Properly seal the insulation in your home
Your efforts to heat your home comfortably could come to surprisingly little if gaps remain in your home’s insulation. Heat will escape through those gaps, whether they are in the loft insulation or around doors or windows incapable of firmly shutting.
If you feel draughts through the windows, one option is sourcing inexpensive cling film-style insulation that you can very easily fit. You can insulate floors with carpet that is thick in its underlay.
Make your own “cocoa station”
What exactly is a “cocoa station”? This is basically a unit where you can keep cocoa supplies in easy reach of your children or guests as they enter your home. Making a storage area of this type can, obviously, afford you to extend a warm welcome in more ways than one.

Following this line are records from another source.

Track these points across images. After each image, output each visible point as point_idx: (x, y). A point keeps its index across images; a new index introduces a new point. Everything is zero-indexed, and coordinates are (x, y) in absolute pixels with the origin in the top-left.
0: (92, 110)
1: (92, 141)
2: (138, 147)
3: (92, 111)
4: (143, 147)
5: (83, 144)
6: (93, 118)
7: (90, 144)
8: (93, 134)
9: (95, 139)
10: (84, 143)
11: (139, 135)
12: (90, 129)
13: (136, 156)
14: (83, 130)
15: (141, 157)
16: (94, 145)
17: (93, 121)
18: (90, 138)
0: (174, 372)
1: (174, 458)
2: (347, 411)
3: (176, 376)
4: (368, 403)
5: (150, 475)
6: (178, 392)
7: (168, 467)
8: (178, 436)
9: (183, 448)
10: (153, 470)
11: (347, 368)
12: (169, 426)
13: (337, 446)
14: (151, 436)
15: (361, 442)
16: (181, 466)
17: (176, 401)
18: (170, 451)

While it remains your decision exactly what form the cocoa station takes, supplies can serve as both practical and decorative elements if arranged in a basket or on a tray.

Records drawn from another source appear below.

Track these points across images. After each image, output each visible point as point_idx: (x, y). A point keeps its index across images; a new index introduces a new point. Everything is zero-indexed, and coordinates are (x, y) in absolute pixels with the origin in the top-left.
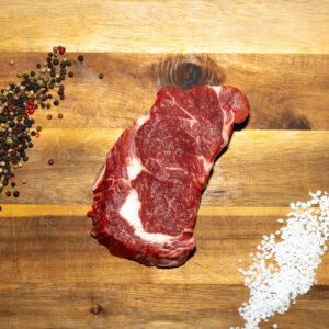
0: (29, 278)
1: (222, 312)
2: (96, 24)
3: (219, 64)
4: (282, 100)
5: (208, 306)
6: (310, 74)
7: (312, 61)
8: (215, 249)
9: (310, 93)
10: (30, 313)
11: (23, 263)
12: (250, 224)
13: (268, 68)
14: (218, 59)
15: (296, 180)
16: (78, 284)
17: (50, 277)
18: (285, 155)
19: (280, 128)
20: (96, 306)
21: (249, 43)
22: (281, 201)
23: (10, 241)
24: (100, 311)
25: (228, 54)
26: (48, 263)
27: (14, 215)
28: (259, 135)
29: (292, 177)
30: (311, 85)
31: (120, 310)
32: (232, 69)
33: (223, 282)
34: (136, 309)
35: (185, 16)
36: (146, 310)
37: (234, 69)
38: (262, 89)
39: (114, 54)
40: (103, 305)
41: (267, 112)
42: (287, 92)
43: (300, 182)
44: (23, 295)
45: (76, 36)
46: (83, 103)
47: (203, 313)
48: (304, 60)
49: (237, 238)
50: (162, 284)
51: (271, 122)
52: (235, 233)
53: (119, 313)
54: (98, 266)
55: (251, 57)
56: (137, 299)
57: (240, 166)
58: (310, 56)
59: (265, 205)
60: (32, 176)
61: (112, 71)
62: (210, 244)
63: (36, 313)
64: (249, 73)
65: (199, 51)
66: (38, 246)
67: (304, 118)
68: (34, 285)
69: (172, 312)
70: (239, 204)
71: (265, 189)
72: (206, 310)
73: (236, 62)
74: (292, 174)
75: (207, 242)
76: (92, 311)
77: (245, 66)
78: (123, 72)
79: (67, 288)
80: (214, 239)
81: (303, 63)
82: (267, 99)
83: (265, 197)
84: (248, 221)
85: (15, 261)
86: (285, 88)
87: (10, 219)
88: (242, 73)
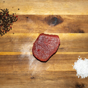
0: (15, 70)
1: (64, 78)
2: (32, 8)
4: (77, 26)
5: (60, 77)
7: (84, 16)
8: (62, 62)
9: (84, 24)
10: (16, 79)
11: (14, 66)
13: (74, 18)
14: (62, 16)
15: (81, 45)
17: (21, 70)
18: (78, 39)
19: (77, 33)
21: (69, 12)
22: (77, 50)
23: (11, 61)
24: (33, 78)
25: (64, 15)
26: (20, 66)
27: (12, 54)
28: (72, 35)
30: (84, 22)
32: (65, 18)
33: (64, 71)
34: (42, 77)
35: (53, 6)
36: (44, 78)
38: (72, 23)
39: (36, 15)
40: (34, 77)
41: (74, 29)
44: (14, 74)
45: (27, 11)
46: (29, 27)
47: (59, 78)
48: (82, 16)
49: (67, 60)
50: (49, 71)
51: (75, 31)
52: (66, 58)
53: (38, 79)
55: (70, 16)
56: (42, 75)
57: (67, 42)
59: (74, 51)
60: (16, 45)
61: (36, 19)
62: (60, 61)
64: (69, 20)
65: (57, 14)
66: (18, 62)
67: (83, 30)
68: (17, 72)
69: (51, 78)
70: (67, 51)
71: (74, 48)
72: (60, 78)
73: (66, 17)
74: (80, 44)
77: (68, 18)
78: (38, 19)
79: (25, 73)
81: (82, 17)
82: (73, 26)
84: (70, 55)
85: (12, 66)
86: (78, 23)
87: (11, 55)
88: (68, 19)
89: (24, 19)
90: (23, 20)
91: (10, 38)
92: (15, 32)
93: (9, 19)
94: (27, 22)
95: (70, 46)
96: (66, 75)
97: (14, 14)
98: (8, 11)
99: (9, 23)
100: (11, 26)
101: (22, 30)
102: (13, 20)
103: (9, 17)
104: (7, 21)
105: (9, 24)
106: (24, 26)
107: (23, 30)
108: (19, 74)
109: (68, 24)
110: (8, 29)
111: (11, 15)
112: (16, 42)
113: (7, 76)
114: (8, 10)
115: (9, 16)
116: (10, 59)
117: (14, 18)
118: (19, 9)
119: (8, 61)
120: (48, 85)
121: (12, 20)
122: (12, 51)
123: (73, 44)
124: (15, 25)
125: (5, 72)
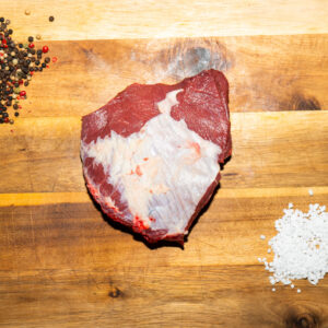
0: (47, 264)
1: (239, 291)
2: (104, 11)
3: (228, 48)
4: (291, 81)
5: (223, 286)
6: (318, 54)
7: (320, 41)
8: (229, 230)
9: (318, 74)
10: (50, 298)
11: (41, 250)
12: (263, 205)
13: (278, 50)
14: (226, 42)
15: (307, 160)
16: (96, 270)
17: (68, 262)
18: (296, 135)
19: (290, 109)
20: (114, 290)
22: (293, 181)
23: (28, 228)
24: (118, 294)
25: (236, 38)
26: (66, 249)
27: (30, 203)
28: (270, 118)
29: (304, 157)
30: (320, 65)
31: (137, 292)
33: (238, 263)
34: (153, 291)
36: (163, 292)
37: (243, 52)
38: (271, 71)
39: (124, 41)
40: (121, 289)
41: (277, 94)
42: (296, 73)
43: (311, 162)
44: (43, 282)
45: (83, 23)
46: (94, 91)
47: (219, 293)
48: (312, 41)
49: (251, 219)
50: (179, 267)
51: (281, 104)
52: (249, 214)
53: (136, 296)
54: (114, 250)
55: (260, 40)
56: (153, 282)
57: (251, 148)
58: (318, 36)
59: (277, 186)
60: (48, 164)
61: (121, 58)
62: (225, 226)
63: (56, 298)
64: (258, 55)
65: (207, 35)
67: (314, 99)
68: (52, 270)
69: (190, 293)
70: (252, 186)
71: (277, 170)
72: (221, 291)
73: (244, 45)
74: (303, 154)
75: (221, 224)
76: (111, 295)
77: (254, 48)
79: (86, 273)
80: (228, 221)
81: (311, 44)
82: (276, 83)
83: (277, 178)
84: (262, 203)
85: (34, 248)
86: (294, 69)
87: (26, 207)
88: (252, 55)
89: (76, 58)
90: (71, 62)
91: (24, 136)
92: (43, 111)
93: (15, 61)
94: (86, 71)
95: (264, 164)
96: (249, 279)
97: (35, 40)
98: (8, 28)
99: (13, 78)
100: (22, 88)
101: (68, 103)
102: (32, 65)
103: (13, 54)
104: (7, 68)
105: (14, 82)
106: (75, 86)
107: (74, 103)
108: (60, 278)
109: (253, 76)
110: (13, 102)
111: (21, 46)
112: (46, 152)
113: (16, 288)
114: (9, 22)
115: (13, 49)
116: (23, 222)
117: (36, 56)
118: (52, 19)
119: (20, 228)
120: (177, 319)
121: (27, 67)
122: (32, 191)
123: (275, 157)
124: (37, 85)
125: (6, 271)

Add organic, rural elements to your interiors
Paradoxical though it might seem, letting yourself see fresh foliage fetched from outdoors, even when temperatures outside the home are frigid, can give you a cosier feeling while you remain indoors.
You can let your imagination run riot as you think about how you could give your home decor a rural touch. Potential ideas include placing pine branches in strategically-positioned canning jars – perhaps wrapped with birch bark – throughout the house.
Fill out your bathroom with new features
The bathroom is obviously part of the house to which you are accustomed to paying regular visits. For this reason, there is great importance to keeping it comfortably warm, but you might remain in the dark about how you could do this when your finances are tight.
Fortunately, if you wait until the January sales, you could cost-effectively pick up bath sheets and a thicker bathmat, both of which can help in warming up a bathroom, the Better Homes & Gardens website explains.